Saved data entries
☆ ☆ ☆ ☆
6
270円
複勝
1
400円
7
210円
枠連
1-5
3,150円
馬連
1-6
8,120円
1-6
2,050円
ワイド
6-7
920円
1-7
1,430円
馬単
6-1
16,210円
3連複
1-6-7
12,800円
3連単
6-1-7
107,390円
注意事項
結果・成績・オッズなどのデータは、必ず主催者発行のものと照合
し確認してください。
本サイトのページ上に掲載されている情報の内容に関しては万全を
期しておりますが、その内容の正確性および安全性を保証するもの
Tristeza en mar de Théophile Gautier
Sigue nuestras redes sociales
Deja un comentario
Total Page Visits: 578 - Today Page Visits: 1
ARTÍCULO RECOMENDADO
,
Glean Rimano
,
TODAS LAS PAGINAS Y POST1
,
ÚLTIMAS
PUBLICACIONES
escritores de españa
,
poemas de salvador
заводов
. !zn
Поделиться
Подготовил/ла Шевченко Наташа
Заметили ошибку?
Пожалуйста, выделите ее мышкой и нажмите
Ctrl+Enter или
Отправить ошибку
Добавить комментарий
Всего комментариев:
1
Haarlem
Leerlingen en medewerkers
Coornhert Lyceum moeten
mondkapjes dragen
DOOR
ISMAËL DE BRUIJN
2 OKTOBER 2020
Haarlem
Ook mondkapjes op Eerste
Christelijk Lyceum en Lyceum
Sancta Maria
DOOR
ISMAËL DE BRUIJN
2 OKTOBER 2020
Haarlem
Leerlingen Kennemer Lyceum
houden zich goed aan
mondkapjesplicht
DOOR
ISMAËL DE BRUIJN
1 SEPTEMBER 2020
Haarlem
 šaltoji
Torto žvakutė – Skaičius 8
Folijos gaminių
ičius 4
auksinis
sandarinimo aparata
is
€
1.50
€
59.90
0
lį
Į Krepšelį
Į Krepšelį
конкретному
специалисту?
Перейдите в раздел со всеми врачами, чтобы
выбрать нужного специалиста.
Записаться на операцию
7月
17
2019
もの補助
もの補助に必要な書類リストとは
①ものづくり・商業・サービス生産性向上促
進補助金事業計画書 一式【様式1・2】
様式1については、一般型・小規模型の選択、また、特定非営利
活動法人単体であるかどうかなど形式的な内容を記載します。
☆ ☆ ☆ ☆
When you reach the end of the records, set them all down again exactly.

6
270円
複勝
1
400円
7
210円
枠連
1-5
3,150円
馬連
1-6
8,120円
1-6
2,050円
ワイド
6-7
920円
1-7
1,430円
馬単
6-1
16,210円
3連複
1-6-7
12,800円
3連単
6-1-7
107,390円
注意事項
結果・成績・オッズなどのデータは、必ず主催者発行のものと照合
し確認してください。
本サイトのページ上に掲載されている情報の内容に関しては万全を
期しておりますが、その内容の正確性および安全性を保証するもの
Tristeza en mar de Théophile Gautier
Sigue nuestras redes sociales
Deja un comentario
Total Page Visits: 578 - Today Page Visits: 1
ARTÍCULO RECOMENDADO
,
Glean Rimano
,
TODAS LAS PAGINAS Y POST1
,
ÚLTIMAS
PUBLICACIONES
escritores de españa
,
poemas de salvador
заводов
. !zn
Поделиться
Подготовил/ла Шевченко Наташа
Заметили ошибку?
Пожалуйста, выделите ее мышкой и нажмите
Ctrl+Enter или
Отправить ошибку
Добавить комментарий
Всего комментариев:
1
Haarlem
Leerlingen en medewerkers
Coornhert Lyceum moeten
mondkapjes dragen
DOOR
ISMAËL DE BRUIJN
2 OKTOBER 2020
Haarlem
Ook mondkapjes op Eerste
Christelijk Lyceum en Lyceum
Sancta Maria
DOOR
ISMAËL DE BRUIJN
2 OKTOBER 2020
Haarlem
Leerlingen Kennemer Lyceum
houden zich goed aan
mondkapjesplicht
DOOR
ISMAËL DE BRUIJN
1 SEPTEMBER 2020
Haarlem
 šaltoji
Torto žvakutė – Skaičius 8
Folijos gaminių
ičius 4
auksinis
sandarinimo aparata
is
€
1.50
€
59.90
0
lį
Į Krepšelį
Į Krepšelį
конкретному
специалисту?
Перейдите в раздел со всеми врачами, чтобы
выбрать нужного специалиста.
Записаться на операцию
7月
17
2019
もの補助
もの補助に必要な書類リストとは
①ものづくり・商業・サービス生産性向上促
進補助金事業計画書 一式【様式1・2】
様式1については、一般型・小規模型の選択、また、特定非営利
活動法人単体であるかどうかなど形式的な内容を記載します。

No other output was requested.